Choice
This is one of a series social media posts that I wrote in 2021 during the height of my Faith Transition. Because I was publicly deconstructing in front of an entirely faithful network of friends and followers, I received a lot reactions, questions, and backlash from people I loved regarding my journey. Many of them were dismissive or hostile towards me because they had been trained to me as a “defector.”
Since an overly long response in a comment or personal message would have been seen as aggressive, I took quotes from these reactions to write these public posts in response. I never attributed the person who asked the question since I didn’t want anyone to feel specifically blamed or called out for having the response. The questions are also not unique. They are part of the scripted response we were taught to have as members of the “in-group.” Still, each post begins with a quotation because it is a question I personally received during my Transition.
Q: “…you chose to have a faith crisis.”
You know what’s weird?
This idea: members calling our faith crisis as our “choice.”
Every time that phrase comes up, I want to say,
“Wait, you think we just woke up and ‘chose’ to have a faith crisis?”
As if faith crises are akin to choosing whether or not to
wear a turtleneck,
eat an orange,
own a plant,
get another throw pillow,
turn up the thermostat,
etc.
Allow me to clarify:
—I didn’t choose to hide the Church’s history for over 100 years from myself.
—I didn’t choose to set up a secret combination in Nauvoo and use it to protect my coercive polygamous underground.
—I didn’t use Jesus to lure thousands of third world peoples into a Church and then use that as leverage to press them into paying tithing, which would go to pay my hundreds of thousadns of dollars of living stipend and my hundreds of billions of dollars of real estate and stock options.
—I didn’t lie to millions of people about spiral-diving on a burning plane or about a fictional temple meeting in which I saw the Almighty God descend upon the aging Prophet to tell us that what God really wants for people in this modern time is to exclude children of LGBT+ folx from Baptism.
—I didn’t issue a legal brief as a theological proclamation to enforce gender roles without consulting the other gender.

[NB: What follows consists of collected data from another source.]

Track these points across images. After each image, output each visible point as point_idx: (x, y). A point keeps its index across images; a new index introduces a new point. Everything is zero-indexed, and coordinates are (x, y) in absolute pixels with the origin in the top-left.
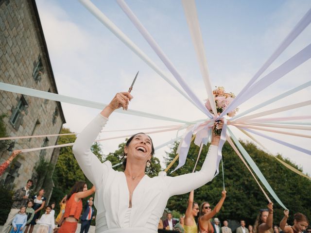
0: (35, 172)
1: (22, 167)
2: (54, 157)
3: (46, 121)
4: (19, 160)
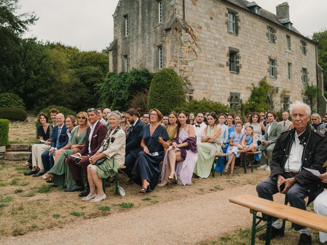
0: (304, 96)
1: (291, 97)
2: (319, 78)
3: (296, 58)
4: (287, 94)
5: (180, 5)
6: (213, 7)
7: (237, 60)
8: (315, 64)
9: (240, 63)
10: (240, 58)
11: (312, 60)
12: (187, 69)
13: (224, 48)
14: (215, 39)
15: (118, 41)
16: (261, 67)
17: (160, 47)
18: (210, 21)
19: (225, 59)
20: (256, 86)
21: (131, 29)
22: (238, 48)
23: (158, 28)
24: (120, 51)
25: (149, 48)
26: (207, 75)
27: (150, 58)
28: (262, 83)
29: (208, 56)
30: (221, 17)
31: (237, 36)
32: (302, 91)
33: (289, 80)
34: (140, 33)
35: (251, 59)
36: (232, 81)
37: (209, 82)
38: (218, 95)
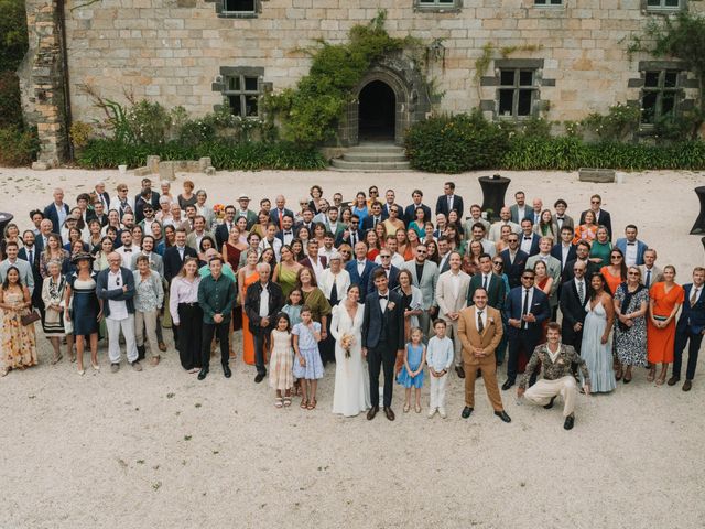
1: (551, 65)
4: (519, 55)
12: (48, 31)
36: (227, 38)
37: (141, 48)
38: (175, 77)
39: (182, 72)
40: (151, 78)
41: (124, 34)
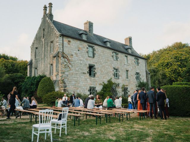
0: (137, 88)
1: (129, 88)
3: (131, 67)
4: (125, 87)
5: (61, 45)
6: (80, 45)
7: (94, 70)
8: (145, 70)
9: (96, 71)
10: (96, 69)
11: (143, 68)
12: (63, 76)
13: (86, 65)
14: (81, 60)
15: (33, 60)
16: (109, 73)
17: (52, 65)
18: (78, 52)
19: (87, 70)
20: (105, 83)
21: (39, 55)
22: (94, 64)
23: (51, 55)
24: (33, 65)
25: (47, 65)
26: (76, 78)
27: (47, 70)
28: (110, 81)
29: (76, 69)
30: (84, 49)
31: (94, 58)
32: (136, 84)
33: (127, 79)
34: (43, 57)
35: (102, 69)
36: (91, 81)
37: (77, 82)
38: (82, 88)
39: (83, 87)
40: (78, 88)
41: (74, 78)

Here were my choices in this equation:
—I chose to trust LDS Church Leaders and local authorities (with exclamation points) for 32 years
—I chose to do everything the LDS plan set out for me: Young Women’s, Seminary, BYU, mission, temple marriage, kids in the covenant, constant, active engagement.
—I chose to take the claim seriously that this Church was true, because if it’s true, then Truth can speak for itself.
—I chose to acknowledge that having regular breakdowns about the horror of polygamy and the weight of never be good enough were probably not normal.
—I chose to be honest about the evidence I found, as I investigated the history and truth claims of the Church
—I chose to nuance everything with reminders of a shared humanity as much as possible.
—I chose to be completely transparent about our journey with Church leaders, family members, and friends, to promote health and wholeness in our Church post-Church community.
People will think what they think. People will say what they say.
But, here’s a gentle PSA, especially for members under the impression that this is some kind of domestic-level choice we’re making:
–> people don’t choose to have existential, reality-melting faith crises with the paradigms under which they were raised.
They choose to allow authenticity or honesty or health or relationships or people to be more important than preserving appearances.